Ocorre que o sábio não pode e não deve ser como os outros homens. O sábio também é afetado por esses eventos externos até certo ponto. Se um urso o ameaça, ele recuará instintivamente, tal qual o homem comum. A diferença não está nessa reação de medo ou de espanto que se impõe ao indivíduo de forma imperiosa, sem que haja possibilidade de qualquer controle consciente. A reação é imediata, mas tão logo ela tenha passado, cabe à parte mais alta da alma, o "princípio diretor" (hegemonikon) ou razão, examinar o conteúdo objetivo daquele acontecimento. A impressão (phantasia ou, como alguns traduzem, "representação") deixada na alma pelo acontecimento deve ser avaliada para que se defina um juízo adequado sobre ela.

A fim de que haja um juízo, é mister que haja um critério de julgamento. O critério estóico é simples: "só há um bem: o bem moral; só há um mal: o mal moral". Isto é, aquilo que nos acontece proveniente dos eventos externos segue leis que não estão sob nosso controle e, por isso, não são bons ou ruins em si mesmos. São indiferentes. Por exemplo, a doença não é em si mesma boa ou ruim. Ela é um acontecimento natural, regido por leis naturais que têm seu sentido e sua justificação últimas na Razão que permeia o Cosmos como um Todo ordenado. Por isso, o único juízo adequado acerca das impressões desses eventos externos é afirmar que elas são indiferentes, nem boas e nem ruins.

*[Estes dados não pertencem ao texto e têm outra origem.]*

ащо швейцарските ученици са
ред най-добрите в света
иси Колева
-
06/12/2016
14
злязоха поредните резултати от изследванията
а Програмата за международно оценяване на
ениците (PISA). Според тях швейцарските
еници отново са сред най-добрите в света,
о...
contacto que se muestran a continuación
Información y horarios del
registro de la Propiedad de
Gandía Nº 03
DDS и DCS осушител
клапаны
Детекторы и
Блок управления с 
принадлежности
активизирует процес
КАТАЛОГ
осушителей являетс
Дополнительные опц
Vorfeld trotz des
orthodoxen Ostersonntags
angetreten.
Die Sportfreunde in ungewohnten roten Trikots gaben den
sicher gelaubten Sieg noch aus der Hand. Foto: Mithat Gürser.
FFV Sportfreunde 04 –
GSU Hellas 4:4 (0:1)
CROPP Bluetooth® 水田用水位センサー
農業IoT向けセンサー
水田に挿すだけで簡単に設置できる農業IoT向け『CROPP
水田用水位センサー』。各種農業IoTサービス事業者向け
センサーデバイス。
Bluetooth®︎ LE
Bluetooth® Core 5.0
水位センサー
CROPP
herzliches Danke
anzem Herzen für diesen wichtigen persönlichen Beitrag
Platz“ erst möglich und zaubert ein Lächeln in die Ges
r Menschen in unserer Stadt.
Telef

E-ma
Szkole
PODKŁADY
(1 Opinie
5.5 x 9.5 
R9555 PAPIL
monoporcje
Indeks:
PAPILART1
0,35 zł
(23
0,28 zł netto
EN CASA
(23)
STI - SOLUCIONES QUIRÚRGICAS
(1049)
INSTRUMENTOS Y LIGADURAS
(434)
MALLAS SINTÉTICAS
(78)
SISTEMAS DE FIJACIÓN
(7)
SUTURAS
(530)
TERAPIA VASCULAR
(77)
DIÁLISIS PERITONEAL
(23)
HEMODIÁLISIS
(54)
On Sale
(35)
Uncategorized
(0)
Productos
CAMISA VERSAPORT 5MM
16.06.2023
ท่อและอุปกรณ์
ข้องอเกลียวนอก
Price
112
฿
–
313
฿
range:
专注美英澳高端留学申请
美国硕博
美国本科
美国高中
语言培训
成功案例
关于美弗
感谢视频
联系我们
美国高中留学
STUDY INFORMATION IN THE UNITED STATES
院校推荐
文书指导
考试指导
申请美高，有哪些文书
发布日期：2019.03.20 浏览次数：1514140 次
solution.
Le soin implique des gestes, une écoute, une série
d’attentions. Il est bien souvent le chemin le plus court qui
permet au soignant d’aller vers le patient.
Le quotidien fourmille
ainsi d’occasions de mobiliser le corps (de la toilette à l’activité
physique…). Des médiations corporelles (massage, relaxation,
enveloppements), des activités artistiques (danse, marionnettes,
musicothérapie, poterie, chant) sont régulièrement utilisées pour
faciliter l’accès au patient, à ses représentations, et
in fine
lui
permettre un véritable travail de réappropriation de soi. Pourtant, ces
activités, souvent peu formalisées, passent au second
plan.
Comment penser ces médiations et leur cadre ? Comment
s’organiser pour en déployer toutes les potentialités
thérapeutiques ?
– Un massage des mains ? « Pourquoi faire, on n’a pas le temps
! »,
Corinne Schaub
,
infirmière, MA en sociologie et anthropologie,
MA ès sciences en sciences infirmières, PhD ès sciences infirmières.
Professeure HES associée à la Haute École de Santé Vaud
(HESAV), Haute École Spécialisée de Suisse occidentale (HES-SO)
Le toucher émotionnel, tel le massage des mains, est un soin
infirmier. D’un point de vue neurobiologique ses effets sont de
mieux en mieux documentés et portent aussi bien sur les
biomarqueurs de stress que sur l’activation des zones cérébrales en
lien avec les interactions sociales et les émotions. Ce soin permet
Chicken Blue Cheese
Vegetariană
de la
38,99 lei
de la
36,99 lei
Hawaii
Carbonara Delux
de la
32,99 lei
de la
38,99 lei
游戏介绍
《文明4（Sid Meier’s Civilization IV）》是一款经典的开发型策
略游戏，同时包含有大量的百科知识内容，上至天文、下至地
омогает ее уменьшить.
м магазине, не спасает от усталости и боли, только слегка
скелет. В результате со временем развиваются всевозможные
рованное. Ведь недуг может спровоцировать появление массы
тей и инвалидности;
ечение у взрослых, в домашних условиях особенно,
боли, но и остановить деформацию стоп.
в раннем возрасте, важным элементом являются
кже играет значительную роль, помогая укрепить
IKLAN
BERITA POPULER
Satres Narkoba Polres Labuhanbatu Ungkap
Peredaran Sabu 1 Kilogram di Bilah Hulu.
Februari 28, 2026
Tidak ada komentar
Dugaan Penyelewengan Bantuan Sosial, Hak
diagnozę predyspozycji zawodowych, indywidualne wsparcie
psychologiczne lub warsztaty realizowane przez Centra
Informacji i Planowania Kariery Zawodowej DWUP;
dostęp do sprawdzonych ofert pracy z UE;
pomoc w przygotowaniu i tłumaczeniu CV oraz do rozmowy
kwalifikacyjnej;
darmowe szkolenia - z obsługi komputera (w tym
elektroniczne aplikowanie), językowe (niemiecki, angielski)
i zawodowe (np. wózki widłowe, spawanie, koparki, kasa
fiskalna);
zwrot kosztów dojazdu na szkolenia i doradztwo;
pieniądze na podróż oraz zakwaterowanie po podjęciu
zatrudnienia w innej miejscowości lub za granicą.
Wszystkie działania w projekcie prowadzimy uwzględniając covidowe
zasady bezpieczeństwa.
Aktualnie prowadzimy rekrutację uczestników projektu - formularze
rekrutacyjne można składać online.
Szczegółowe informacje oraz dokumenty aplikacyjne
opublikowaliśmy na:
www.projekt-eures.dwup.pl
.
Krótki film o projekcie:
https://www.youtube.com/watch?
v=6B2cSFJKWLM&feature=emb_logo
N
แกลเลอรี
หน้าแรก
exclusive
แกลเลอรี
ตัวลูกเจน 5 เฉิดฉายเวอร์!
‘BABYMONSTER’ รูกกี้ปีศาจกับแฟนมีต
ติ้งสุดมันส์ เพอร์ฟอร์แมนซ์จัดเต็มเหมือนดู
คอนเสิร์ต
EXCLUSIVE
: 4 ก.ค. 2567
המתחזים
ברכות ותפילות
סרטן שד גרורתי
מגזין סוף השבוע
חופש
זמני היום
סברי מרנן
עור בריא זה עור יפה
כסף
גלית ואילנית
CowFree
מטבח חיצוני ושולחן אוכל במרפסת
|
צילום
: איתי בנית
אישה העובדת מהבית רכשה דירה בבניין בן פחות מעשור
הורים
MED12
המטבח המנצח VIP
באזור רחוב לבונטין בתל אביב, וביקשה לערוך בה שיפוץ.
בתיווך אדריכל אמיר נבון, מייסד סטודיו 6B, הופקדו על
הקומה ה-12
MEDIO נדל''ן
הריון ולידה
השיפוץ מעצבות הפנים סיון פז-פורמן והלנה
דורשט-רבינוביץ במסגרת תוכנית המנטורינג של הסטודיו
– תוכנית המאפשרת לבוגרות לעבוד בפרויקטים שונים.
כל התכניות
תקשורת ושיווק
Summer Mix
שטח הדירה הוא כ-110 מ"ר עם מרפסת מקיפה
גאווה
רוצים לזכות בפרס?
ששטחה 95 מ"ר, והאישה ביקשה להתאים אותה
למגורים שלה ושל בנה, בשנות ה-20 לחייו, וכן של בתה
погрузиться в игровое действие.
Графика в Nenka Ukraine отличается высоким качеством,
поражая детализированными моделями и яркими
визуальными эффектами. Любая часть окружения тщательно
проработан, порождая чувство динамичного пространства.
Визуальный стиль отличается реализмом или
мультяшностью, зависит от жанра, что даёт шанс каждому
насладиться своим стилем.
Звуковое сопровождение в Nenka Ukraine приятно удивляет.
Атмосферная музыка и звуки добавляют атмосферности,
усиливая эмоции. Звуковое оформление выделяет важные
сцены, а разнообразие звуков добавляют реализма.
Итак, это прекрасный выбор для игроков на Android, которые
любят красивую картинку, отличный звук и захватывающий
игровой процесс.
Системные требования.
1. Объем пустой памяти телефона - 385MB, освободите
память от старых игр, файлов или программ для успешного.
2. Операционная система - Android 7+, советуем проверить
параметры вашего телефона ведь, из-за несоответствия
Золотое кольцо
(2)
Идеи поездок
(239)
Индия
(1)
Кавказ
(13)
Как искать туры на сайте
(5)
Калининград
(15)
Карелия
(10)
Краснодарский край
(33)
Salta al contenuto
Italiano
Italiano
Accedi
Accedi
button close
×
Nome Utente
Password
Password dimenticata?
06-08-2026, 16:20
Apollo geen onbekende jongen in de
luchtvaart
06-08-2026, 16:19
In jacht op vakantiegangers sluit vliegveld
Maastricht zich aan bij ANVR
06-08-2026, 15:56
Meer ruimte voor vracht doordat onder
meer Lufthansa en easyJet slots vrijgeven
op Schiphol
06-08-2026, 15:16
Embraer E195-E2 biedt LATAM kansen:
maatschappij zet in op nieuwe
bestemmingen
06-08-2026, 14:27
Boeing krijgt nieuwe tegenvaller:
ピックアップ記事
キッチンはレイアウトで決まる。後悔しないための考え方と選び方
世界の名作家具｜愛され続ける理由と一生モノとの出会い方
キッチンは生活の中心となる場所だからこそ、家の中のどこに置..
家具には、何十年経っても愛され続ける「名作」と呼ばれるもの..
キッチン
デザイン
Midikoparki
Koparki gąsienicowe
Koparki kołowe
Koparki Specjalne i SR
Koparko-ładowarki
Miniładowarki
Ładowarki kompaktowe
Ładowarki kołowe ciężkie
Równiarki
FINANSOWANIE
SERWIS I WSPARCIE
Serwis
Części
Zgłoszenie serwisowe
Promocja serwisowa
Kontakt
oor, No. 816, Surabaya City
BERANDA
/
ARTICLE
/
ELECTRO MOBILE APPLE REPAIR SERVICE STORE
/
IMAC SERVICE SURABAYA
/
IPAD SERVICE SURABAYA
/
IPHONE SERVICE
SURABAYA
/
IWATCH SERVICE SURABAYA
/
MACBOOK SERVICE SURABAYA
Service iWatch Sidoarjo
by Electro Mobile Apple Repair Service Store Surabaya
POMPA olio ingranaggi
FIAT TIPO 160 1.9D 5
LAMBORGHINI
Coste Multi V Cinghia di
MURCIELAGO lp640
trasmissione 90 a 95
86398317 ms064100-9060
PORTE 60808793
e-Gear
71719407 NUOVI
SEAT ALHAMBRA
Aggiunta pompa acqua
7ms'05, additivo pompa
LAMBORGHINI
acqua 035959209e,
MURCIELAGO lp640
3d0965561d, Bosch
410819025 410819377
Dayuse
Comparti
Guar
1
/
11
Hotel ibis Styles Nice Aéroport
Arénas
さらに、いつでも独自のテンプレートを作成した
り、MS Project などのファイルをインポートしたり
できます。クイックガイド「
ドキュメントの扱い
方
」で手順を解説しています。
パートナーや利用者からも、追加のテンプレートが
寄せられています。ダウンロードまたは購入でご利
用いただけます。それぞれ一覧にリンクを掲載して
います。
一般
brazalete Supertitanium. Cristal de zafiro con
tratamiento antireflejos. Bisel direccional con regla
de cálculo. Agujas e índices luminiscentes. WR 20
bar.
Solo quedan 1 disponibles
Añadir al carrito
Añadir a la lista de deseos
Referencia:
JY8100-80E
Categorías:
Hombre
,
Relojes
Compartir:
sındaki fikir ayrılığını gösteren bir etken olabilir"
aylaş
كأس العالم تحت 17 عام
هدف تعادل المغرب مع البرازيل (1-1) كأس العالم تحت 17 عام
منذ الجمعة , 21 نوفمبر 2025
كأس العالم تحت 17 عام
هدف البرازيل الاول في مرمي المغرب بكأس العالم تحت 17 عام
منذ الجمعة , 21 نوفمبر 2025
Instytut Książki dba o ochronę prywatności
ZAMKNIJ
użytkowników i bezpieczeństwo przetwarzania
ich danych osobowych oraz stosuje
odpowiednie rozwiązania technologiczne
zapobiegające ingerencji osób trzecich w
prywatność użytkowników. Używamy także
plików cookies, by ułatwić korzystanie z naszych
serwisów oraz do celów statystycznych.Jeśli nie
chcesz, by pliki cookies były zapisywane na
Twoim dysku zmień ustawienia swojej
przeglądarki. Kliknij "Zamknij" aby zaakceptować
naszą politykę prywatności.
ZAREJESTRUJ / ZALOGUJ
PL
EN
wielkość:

Todavia, aquilo que está sob nosso controle é o juízo que fazemos sobre as coisas sobre as quais não temos domínio. De novo, a doença não é boa ou ruim, mas depende inteiramente do homem se ele formulará ou não um juízo adequado sobre esse acontecimento. Os homens sofrem menos pelas vicissitudes do que pelos juízos de valor que fazem sobre essas vicissitudes. Afirmar que esses eventos fora de nosso controle são bons ou ruins é adicionar um juízo de valor que não pertence a eles enquanto entes independentes de nós.

Não podemos escolher aquilo que nos acontece, mas podemos escolher como os julgamos. Essa é a cidadela interior da qual fala o filósofo Pierre Hadot, intérprete do pensamento de Marco Aurélio. Há no homem uma cidadela inexpugnável, livre e capaz de julgar adequadamente as coisas sobre as quais ele não possui qualquer controle. Essa fortaleza é a sede de nosso poder moral, onde se decidem as únicas coisas que são realmente boas ou más, os juízos, posto que estão sob nosso controle.

Esse centro tem a escolha livre de se identificar com a Razão universal, norma transcendente da moralidade, e livrar-se da influência dos desejos e das vontades que contaminam os juízos humanos sobre a realidade. Unido à Razão, o hegemonikon, o princípio diretor, é a fortaleza inexpugnável na qual o sábio habita em segurança, pois tudo é julgado adequadamente segundo o critério que distingue o que depende e o que não depende do homem.